I'm analyzing a SNP located in a digital genomic footprint, as determined by DNase-seq at UW. My understanding is that a DNase footprint will see reduced DNase-seq reads due to transcription factor binding, which prevents DNase cleavage. So, read counts correlate with cleavage frequency.
In viewing the raw read coverage at this particular locus, however, there is INCREASING signal towards the center of the peak, rather than decreasing. Similarly, when I downloaded the BAM files for each experiment, and used samtools mpileup to view the read coverage at each base pair, I see that read coverage is highest right at the motif that is bound by the transcription factor (CTCF is known to bind at this region by ChIP-seq, and the CTCF core motif is represented by the highest number of reads, outside of which the reads drop off significantly).

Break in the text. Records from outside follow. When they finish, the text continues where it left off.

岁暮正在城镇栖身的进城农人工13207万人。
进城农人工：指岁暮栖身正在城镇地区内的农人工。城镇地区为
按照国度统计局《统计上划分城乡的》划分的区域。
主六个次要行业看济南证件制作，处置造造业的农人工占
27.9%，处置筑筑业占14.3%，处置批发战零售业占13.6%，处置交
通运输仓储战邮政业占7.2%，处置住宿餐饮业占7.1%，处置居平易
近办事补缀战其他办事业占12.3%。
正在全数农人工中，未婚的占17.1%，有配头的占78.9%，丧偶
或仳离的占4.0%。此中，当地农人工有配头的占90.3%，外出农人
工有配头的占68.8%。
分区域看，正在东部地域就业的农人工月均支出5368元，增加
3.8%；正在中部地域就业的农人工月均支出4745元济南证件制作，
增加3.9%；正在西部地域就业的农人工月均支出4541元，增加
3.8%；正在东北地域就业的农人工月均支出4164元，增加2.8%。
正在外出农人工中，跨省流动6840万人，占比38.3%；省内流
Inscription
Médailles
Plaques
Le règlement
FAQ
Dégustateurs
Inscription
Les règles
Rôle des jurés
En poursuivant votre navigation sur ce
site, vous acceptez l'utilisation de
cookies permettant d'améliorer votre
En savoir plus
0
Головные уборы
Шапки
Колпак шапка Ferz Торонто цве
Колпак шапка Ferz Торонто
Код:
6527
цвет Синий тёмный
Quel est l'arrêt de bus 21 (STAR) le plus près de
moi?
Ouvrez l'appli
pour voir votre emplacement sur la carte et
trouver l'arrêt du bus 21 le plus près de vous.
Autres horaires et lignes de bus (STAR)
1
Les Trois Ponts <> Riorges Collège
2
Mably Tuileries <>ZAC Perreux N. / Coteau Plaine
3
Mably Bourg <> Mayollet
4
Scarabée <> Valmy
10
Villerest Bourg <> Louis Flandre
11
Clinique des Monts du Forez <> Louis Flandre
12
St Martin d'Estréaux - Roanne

Now, this is opposite what the 2012 ENCODE paper (by John Stam's lab at UW) says about how they identify footprints - they say that footprints are identified by seeing a DECREASE in reads, flanked by areas of high read coverage, whereas I'm seeing (in both the genome browser and the BAM file using mpileup) an INCREASE in reads flanked by areas of very low coverage.
The SNP that I'm looking at within this footprint is covered by significantly more reads on the major allele chromosome than on the minor allele chromosome, when looking at heterozygous cells. Problem is I don't know if that means the major allele is more accessible to DNase cleavage, or less accessible.
If anyone knows how mpileup works, it might help me understand this discrepancy.